Que de raisons de cultiver la vengeance !
Dans ce troisième tome du premier cycle, Yann accélère la narration et livre quelques clés sur son intrigue, éclaire les fondements de son récit. Il reprend des zones d’ombre de la Grande Histoire et articule une série d’actions et de développements. Il introduit ainsi l’Aiglon contre Napoléon le Petit, comme aimait à le qualifier Victor Hugo, cet obscur cousin du grand Napoléon Ier.
Il met en scène, puisque l’action se déroule au Mexique dans le cadre d’événements authentiques, les coutumes mexicaines quant au culte des morts, la fête de la Toussaint, imaginant des prolongements et des avenants.
L’événement du jour est le mariage du maréchal Bazaine avec une jeune mexicaine en présence de l’empereur Maximilien, à la cathédrale de la capitale. Soudain, la jeune Esmeralda se précipite vers Sauvage. Elle a entendu des femmes dire qu’elles vont tuer l’empereur. Effectivement, après une diversion pour déjouer l’attention, une jeune femme se précipite, un poignard à la main, sur Maximilien. Celle qui se fait appeler la Youle, intervient et fait arrêter la forcenée. Esmeralda reconnaît en elle la demi-sœur de Juarez le chef des rebelles mexicains. Youle fait remarquer que cette prise tombe à pic pour un échange de prisonniers, pour récupérer le prince Hubert de Salm-Salm, alors que Félix pense à Clémentine, sa sœur, tombée aux mains des insurgés.
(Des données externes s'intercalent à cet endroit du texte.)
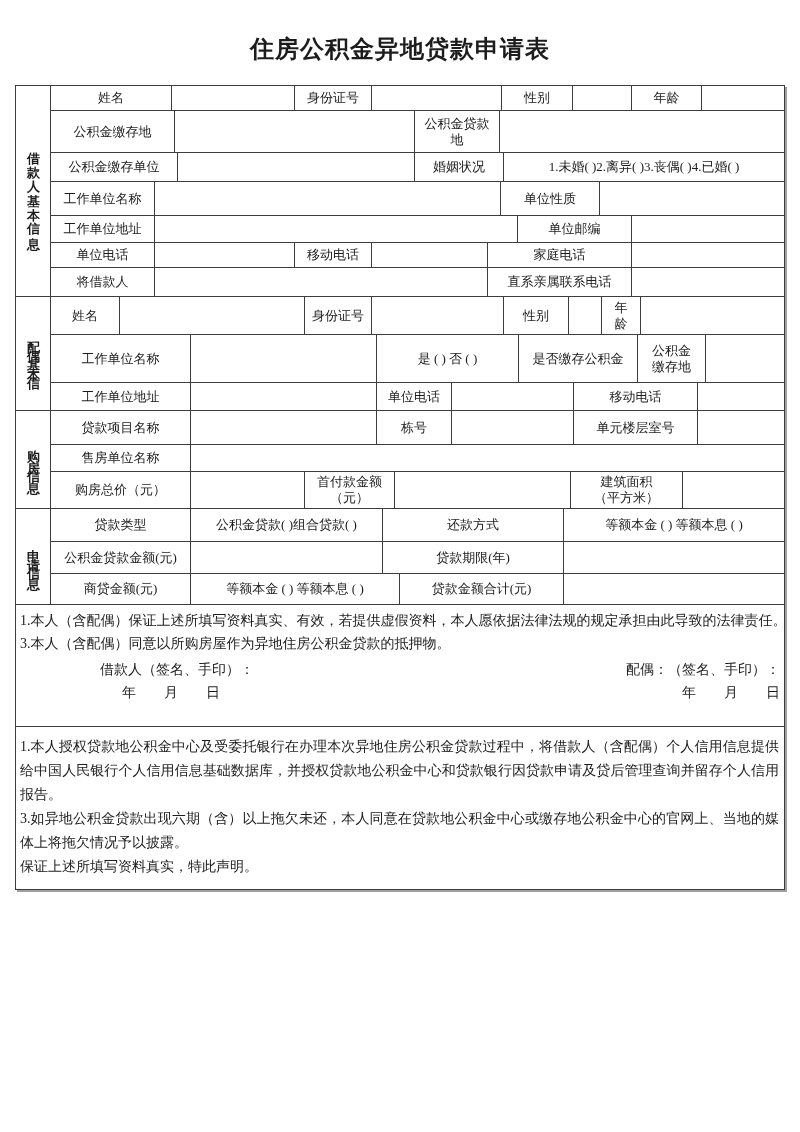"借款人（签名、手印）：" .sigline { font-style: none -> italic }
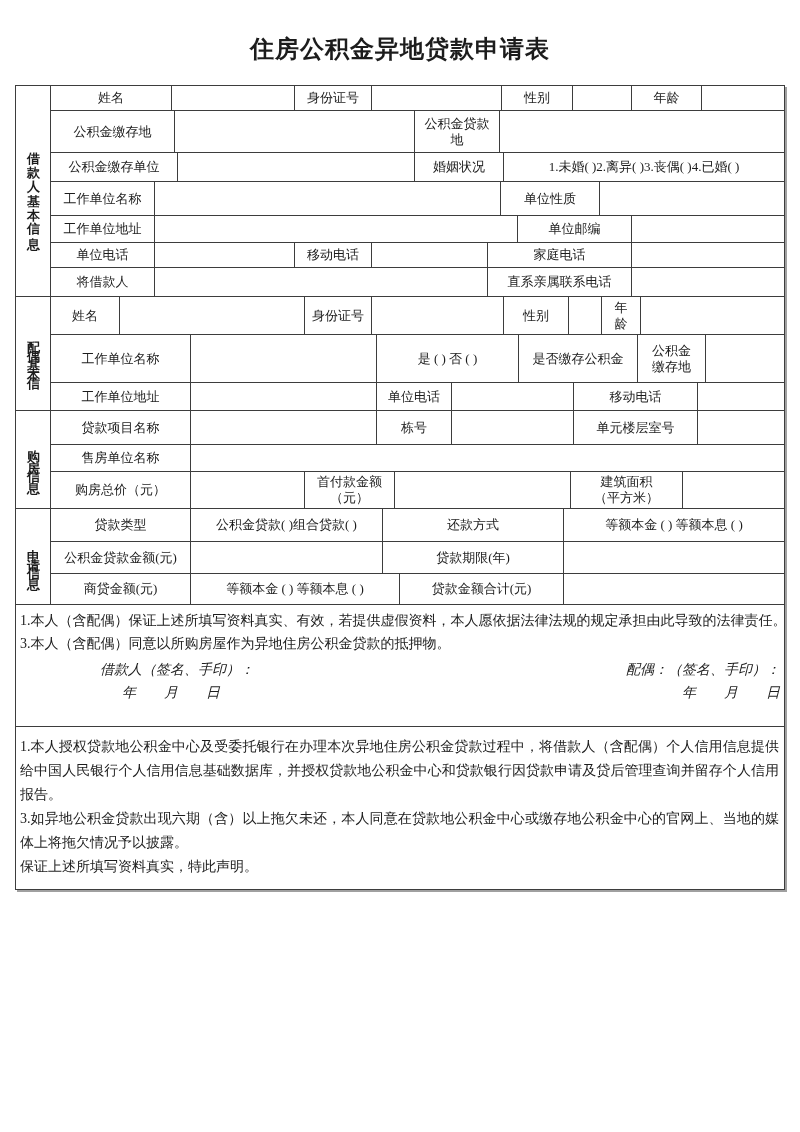"1.本人授权贷款地公积金中心及受委托银行在办理本次异地住房公积金贷款过程中，将借" .auth p.gap { margin-bottom: none -> 12px }
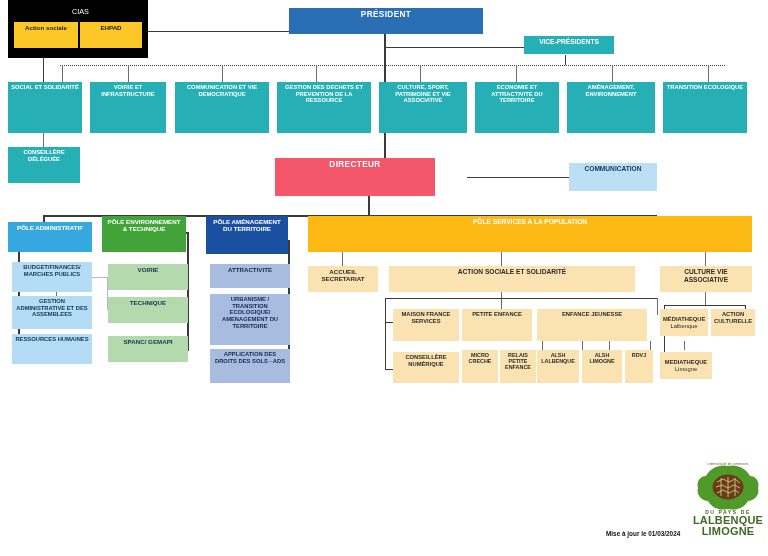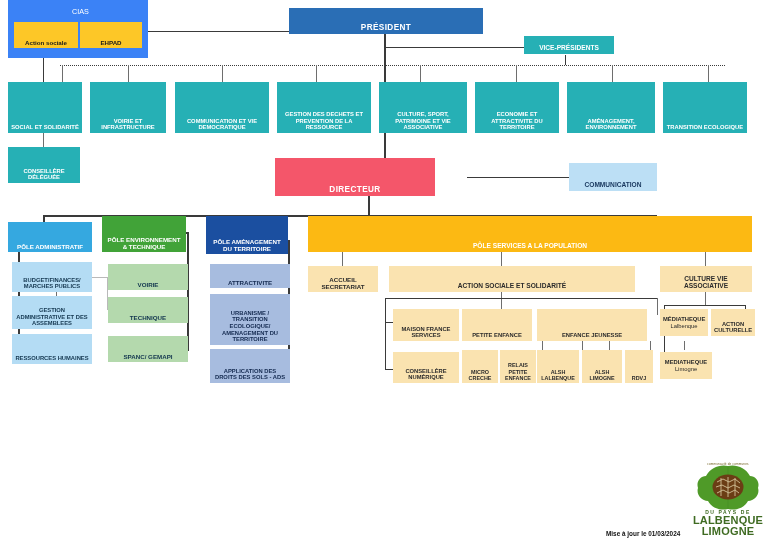"CIAS" .amber { background: #3b82f6 -> #000000 }
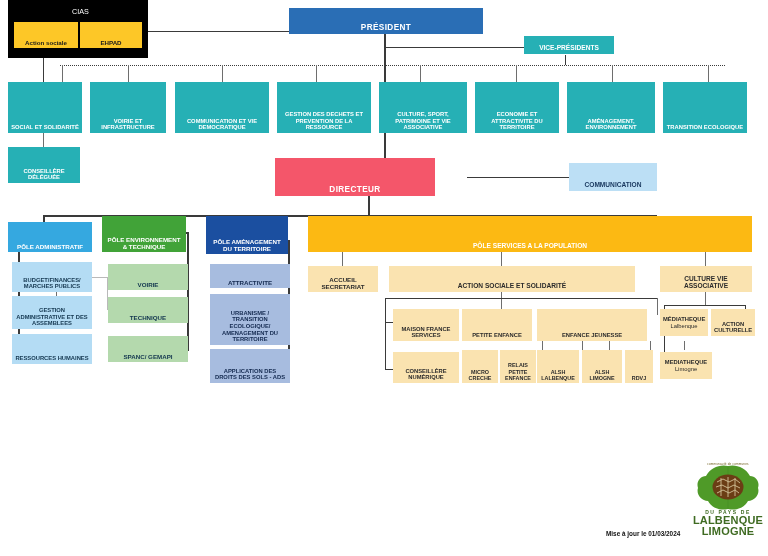"PRÉSIDENT" .box { align-items: flex-end -> flex-start }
Youle, qui est l’émissaire du duc de Mornay, pousse de manière convaincante le marquis de Trazenies à organiser l’échange rapidement. Elle est chargée de ramener au plus vite Maximilien en France. Mais, pour cela, il faut récupérer cette maudite bague… Et Félix Sauvage, devenu capitaine pour son action d’éclat lors de la tentative d’attentat ne pense qu’à assouvir sa vengeance…
Avec ce nouveau tome, il ancre son récit dans un complot qu’il met en scène magnifiquement, porté par une galerie de personnages forts aux caractères puissants, certains révélant des personnalités multiples. Parallèlement, il dévoile nombre des circonstances qui ont amené la fratrie Sauvage à la situation où sont ses membres. Félix Meynet ne s’économise pas, n’hésitant pas à réaliser des vignettes avec des groupes importants de personnages, voire des foules. Il a le souci du détail, soigne les arrière-fonds comme les premiers plans. Il rend avec talent les sentiments qui agitent les personnages. Avec des couleurs éclatantes, il restitue parfaitement les uniformes voyants, chatoyants qui avaient cours à une époque et qui ont causé tant de morts au début de la Grande Guerre par l’incurie des États-majors.
Cet état de fait n’a pas échappé à Yann qui définit ainsi celui qui est déployé pendant l’expédition du Mexique: “…une basse-cour de coqs galonnés ! Cette mascarade d’arrogants pantins et de guignols pédants !” Mais cette remarque et cette jolie description s’applique encore telle quelle aujourd’hui dans les lieux de pouvoir, Élysée, Matignon, Ministères…
Avec La Youle, Yann enchante la série par la richesse de son scénario, sa capacité à se fondre dans un cadre authentique. Mais cette intrigue perdrait beaucoup de son éclat sans le magnifique graphisme d’un Félix Meynet au sommet de son art.
serge perraud
Yann (scénario) & Félix Meynet (dessin et couleurs), Sauvage — t.3 : “La Youle”, Casterman, novembre 2017, 48 p.- 13,95 €.